I'm developing and testing a little straight-forward client-server application using java (and scala).
The server is based on com.sun.net.httpserver.HttpServer
and allows the upload of files via a basic RESTful interface using POST and PUT operations. The upload operation is restricted using Digest authentication which we implemented by ourselves, is tested and works in browsers, curl and Apache HttpClient
.
The upload client wraps Apache HttpClient 4.1.2
and executes PUT operations over http to upload file entities.

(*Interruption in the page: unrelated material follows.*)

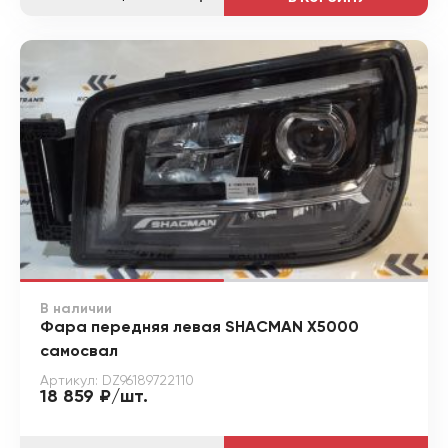
В наличии
Фара передняя левая SHACMAN X5000
самосвал
Артикул: DZ96189722110
18 859 ₽/шт.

The content-type of the file is specified as application/xml
in the header and only a single file is uploaded at a time.
When uploading files of different sizes a strange behaviour could be observed:
- Files with sizes less or equals to 1.076.006 Byte are uploaded successfully.
- Files with sizes greater or equals to 1.122.158 Bytes
fail with a
java.net.SocketException: Broken pipe
.
(The exact critical size is unknown since I've created files with different sizes manually to approximate the max working size)

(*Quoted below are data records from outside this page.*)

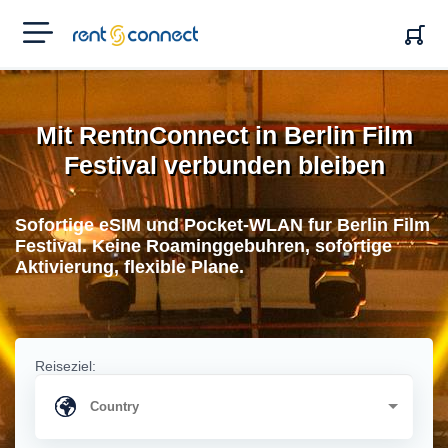
RENT'N
CONNECT
Mit RentnConnect in Berlin Film
Festival verbunden bleiben
Sofortige eSIM und Pocket-WLAN fur Berlin Film
Festival. Keine Roaminggebuhren, sofortige
Aktivierung, flexible Plane.
Reiseziel:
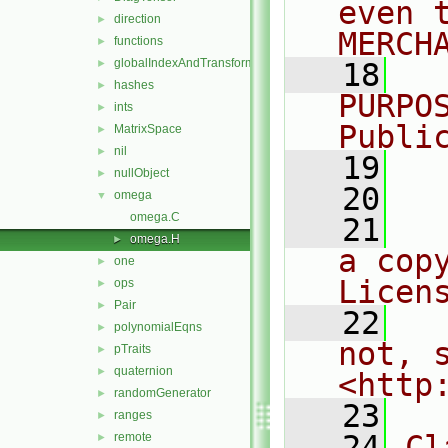
even 
direction
►
MERCH
functions
►
globalIndexAndTransform
►
   18
  
hashes
►
PURPO
ints
►
Publi
MatrixSpace
►
nil
►
   19
  
nullObject
►
   20
omega
▼
omega.C
   21
  
omega.H
►
a cop
one
►
Licen
ops
►
Pair
►
   22
  
polynomialEqns
►
not, s
pTraits
►
quaternion
►
<http
randomGenerator
►
   23
ranges
►
   24
Cl
remote
►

The reason for the broken pipe is, that the client somehow ignored the www-authenticate
-response uploading files of that size, as is documented by the server logs. "Ignore" means, that it just send multiple (4) messages containing no authentication header at all.
But smaller files work well and the client sends an authentication request with the proper challenge-response correctly immediately after the www-authenticate
-response as it should be.
The upload works in curl with files of all sizes, so no problem there.
So at this point, one could say: "There is some bug in your client." Okay, I kind of hope so, but I've also tried an open-source java RESTclient (also wrapping apache httpclient) and it has exactly the same behaviour!
We tried it using this client over the internet and its also the same as described. So right now, I just hope I've missed to set something important in Apache HttpClient
which leads to this erroneous behaviour and the developer of the open-source RESTclient missed it as well... any ideas what it could be would be great!